REQUIRED ACTION>
From the entries below, copy out every line with "lines" in it.
EXTRACTED MATERIAL below:
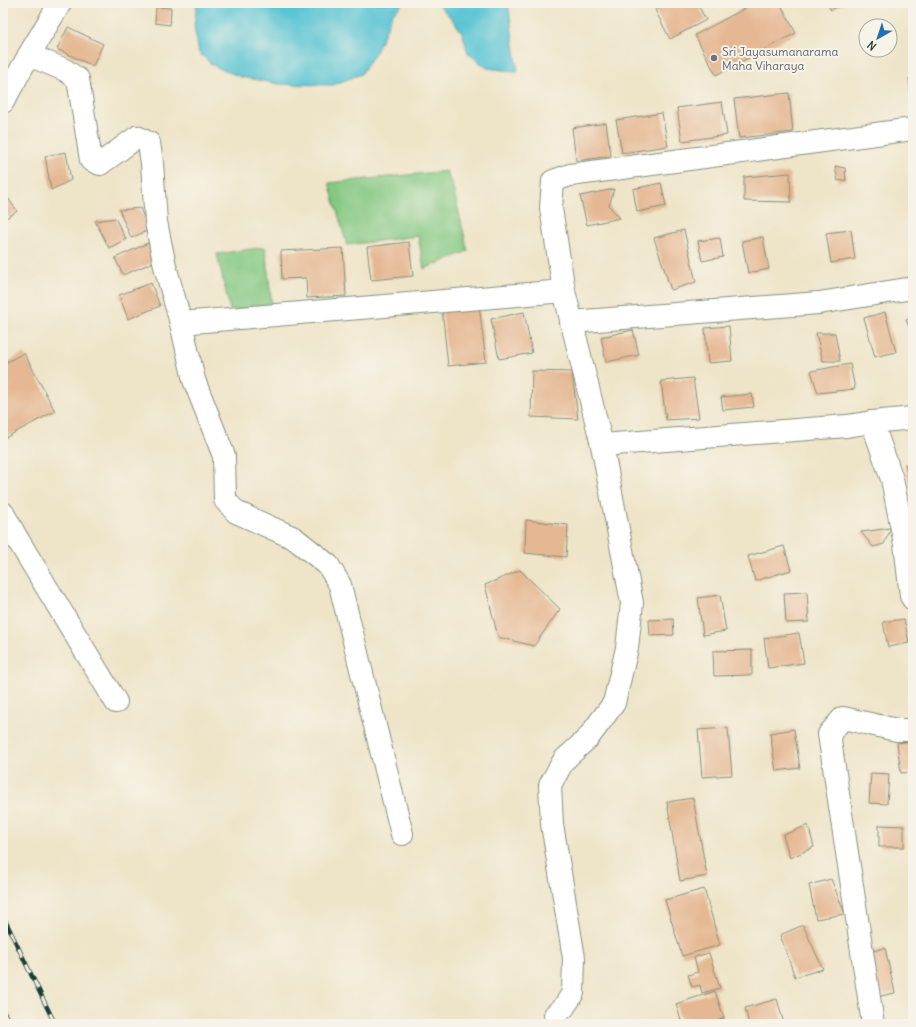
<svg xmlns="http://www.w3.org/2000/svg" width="916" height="1027" font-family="Delius,sans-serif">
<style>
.green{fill:#84c882;stroke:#52825b}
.water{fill:#59c4d4;stroke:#3c8084}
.building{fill:#e5b893}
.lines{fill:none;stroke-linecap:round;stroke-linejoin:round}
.minor-casing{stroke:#86907e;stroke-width:24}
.minor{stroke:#fff;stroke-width:22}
.rail-casing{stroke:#1f3d34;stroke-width:4.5}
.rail{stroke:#f7f3e8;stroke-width:3;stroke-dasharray:9;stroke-linecap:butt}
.worship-dot{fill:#6b7280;stroke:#f7f3e8;stroke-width:1.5}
.labels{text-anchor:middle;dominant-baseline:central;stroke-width:4;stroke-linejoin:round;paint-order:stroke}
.worship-label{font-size:12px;fill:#5b616d;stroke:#f7f3e8;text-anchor:start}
</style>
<rect width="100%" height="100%" fill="#f7f3e8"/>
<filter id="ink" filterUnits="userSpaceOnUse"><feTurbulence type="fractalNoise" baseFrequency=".025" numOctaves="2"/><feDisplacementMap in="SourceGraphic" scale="8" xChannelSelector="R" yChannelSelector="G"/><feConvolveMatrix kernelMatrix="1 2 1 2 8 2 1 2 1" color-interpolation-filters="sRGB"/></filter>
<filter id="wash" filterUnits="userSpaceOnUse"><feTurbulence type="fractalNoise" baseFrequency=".012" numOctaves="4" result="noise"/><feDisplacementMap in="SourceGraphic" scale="16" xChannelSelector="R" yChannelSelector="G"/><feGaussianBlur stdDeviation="0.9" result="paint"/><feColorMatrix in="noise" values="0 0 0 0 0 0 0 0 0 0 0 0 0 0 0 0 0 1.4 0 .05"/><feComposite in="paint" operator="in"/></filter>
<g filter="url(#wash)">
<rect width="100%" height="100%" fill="#eee4c8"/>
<g class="green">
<polygon points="446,171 453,188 468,251 424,269 418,236 347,245 329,183"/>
<polygon points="265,247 272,306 230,310 217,254"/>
</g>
<g class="water">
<polygon points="197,3 404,3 393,13 377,50 361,74 333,85 279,84 241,77 214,66 199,53 194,26"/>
<polygon points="437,3 508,3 518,72 487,68 468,53 462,32 450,17"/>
</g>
<g id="blocks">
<g class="building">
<polygon points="669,3 697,3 706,20 670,39 655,10"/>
<polygon points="755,3 780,3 796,33 716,75 695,35"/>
<polygon points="827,3 845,3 831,10"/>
<polygon points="156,7 171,8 170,25 155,23"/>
<polygon points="68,27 103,44 93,66 57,49"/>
<polygon points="909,78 913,78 913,108 912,108"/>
<polygon points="789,93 793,132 739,138 734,99"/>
<polygon points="722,102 727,135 682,141 677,108"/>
<polygon points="662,113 668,146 622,153 616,120"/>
<polygon points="606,123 611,156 576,161 572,128"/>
<polygon points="66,152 71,180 51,190 45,156"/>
<polygon points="835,166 845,168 846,180 838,181"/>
<polygon points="790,173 791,202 744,201 744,177"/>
<polygon points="661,183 666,206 637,212 633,189"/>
<polygon points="614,189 609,206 620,218 587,225 580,196"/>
<polygon points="3,191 17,211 3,220"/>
<polygon points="140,208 149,230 131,238 119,210"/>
<polygon points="115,218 126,239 109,248 95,221"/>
<polygon points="684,230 696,282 671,290 654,238"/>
<polygon points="851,230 855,259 831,263 826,233"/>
<polygon points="763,237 769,269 748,273 742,241"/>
<polygon points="720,238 723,257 702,261 698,241"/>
<polygon points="409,242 413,276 371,280 367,247"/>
<polygon points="148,243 156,261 123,275 115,258"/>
<polygon points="343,248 346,296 307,298 306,278 282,279 281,251"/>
<polygon points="151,283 160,306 128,319 119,295"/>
<polygon points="479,305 486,362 448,366 442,309"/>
<polygon points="524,312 532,353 499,359 491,319"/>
<polygon points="885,312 896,352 875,357 864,318"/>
<polygon points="913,317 913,336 906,320"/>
<polygon points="729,326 732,361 708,363 705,328"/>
<polygon points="633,330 639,355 606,362 601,337"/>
<polygon points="816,333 835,333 840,361 823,361"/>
<polygon points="3,353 7,362 24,353 55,411 3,439"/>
<polygon points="850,364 855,389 818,393 811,371"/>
<polygon points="532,371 572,372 578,419 531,417"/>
<polygon points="693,378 699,418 666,420 661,381"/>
<polygon points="752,394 754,407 723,410 721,397"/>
<polygon points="913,463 913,493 911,493 905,464"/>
<polygon points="526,520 568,525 566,557 525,553"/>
<polygon points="891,528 884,544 873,547 861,532"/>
<polygon points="784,546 791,570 755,581 748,556"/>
<polygon points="520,570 560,609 534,646 498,637 485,585"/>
<polygon points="807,592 809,622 786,623 784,593"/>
<polygon points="720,595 726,631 703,635 698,598"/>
<polygon points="673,619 674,635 650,636 649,620"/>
<polygon points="904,619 909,643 888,647 883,622"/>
<polygon points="799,633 804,663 768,668 764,638"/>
<polygon points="752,650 752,675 714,676 713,651"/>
<polygon points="728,728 732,775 702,777 698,730"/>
<polygon points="794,729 800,768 776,771 770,733"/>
<polygon points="913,741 913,772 901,773 897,743"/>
<polygon points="871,773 889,774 887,804 869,803"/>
<polygon points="693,798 707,876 680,881 667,802"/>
<polygon points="808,825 814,847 790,858 783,835"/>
<polygon points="879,825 904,826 904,847 879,847"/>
<polygon points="831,879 845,914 816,919 809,885"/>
<polygon points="704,889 720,945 682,956 665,900"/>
<polygon points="803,925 823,969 795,977 780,935"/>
<polygon points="885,948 895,993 876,997 865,953"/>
<polygon points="709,953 720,988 702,993 700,985 692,987 688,975 698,972 694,957"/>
<polygon points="715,991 724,1018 708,1024 682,1024 676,1004"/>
<polygon points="777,999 784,1024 749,1024 745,1008"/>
</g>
</g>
</g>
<g filter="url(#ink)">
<use href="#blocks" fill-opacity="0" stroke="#86907e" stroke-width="1"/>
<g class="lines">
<g class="minor-casing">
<g id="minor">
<polyline points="29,55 60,3"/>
<polyline points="3,102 29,55 65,70 78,79 91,160 100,164 137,137 149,143 152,163 156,222 165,266 181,323 194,380 224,456 225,500 236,512 294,538 328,565 340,585 402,834"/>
<polyline points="571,322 819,303 913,288"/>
<polyline points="181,323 564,291 551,208 553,181 570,175 913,129"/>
<polyline points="872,422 913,418"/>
<polyline points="602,445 847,426 872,422 892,479 905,544 911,596 913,599"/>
<polyline points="3,513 18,540 116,702"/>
<polyline points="557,1024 555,1015 564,1007 573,993 574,958 552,824 550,785 564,760 588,738 614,703 627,648 632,603 602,445 564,291"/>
<polyline points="873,1024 829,734 843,718 897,730 913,730"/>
</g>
</g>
<use href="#minor" class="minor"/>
<g class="rail-casing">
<g id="rail">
<polyline points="3,916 55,1024"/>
<polyline points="3,1011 10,1024"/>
</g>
</g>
<use href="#rail" class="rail"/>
</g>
</g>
<circle class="worship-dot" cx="714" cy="58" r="4"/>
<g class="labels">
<g class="worship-label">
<text x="722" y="51">Sri Jayasumanarama<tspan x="722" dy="14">Maha Viharaya</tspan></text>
</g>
</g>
<rect width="916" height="1027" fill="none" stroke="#f7f3e8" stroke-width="16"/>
<g transform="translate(878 38) rotate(219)"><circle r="19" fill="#f7f3e8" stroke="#a1aaa0"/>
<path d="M0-3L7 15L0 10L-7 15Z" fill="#1f6fb2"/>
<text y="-6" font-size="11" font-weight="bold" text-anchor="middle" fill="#1f3d34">N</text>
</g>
</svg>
End of EXTRACTED MATERIAL.
SOLUTION FOR THIS EXERCISE>
.lines{fill:none;stroke-linecap:round;stroke-linejoin:round}
<g class="lines">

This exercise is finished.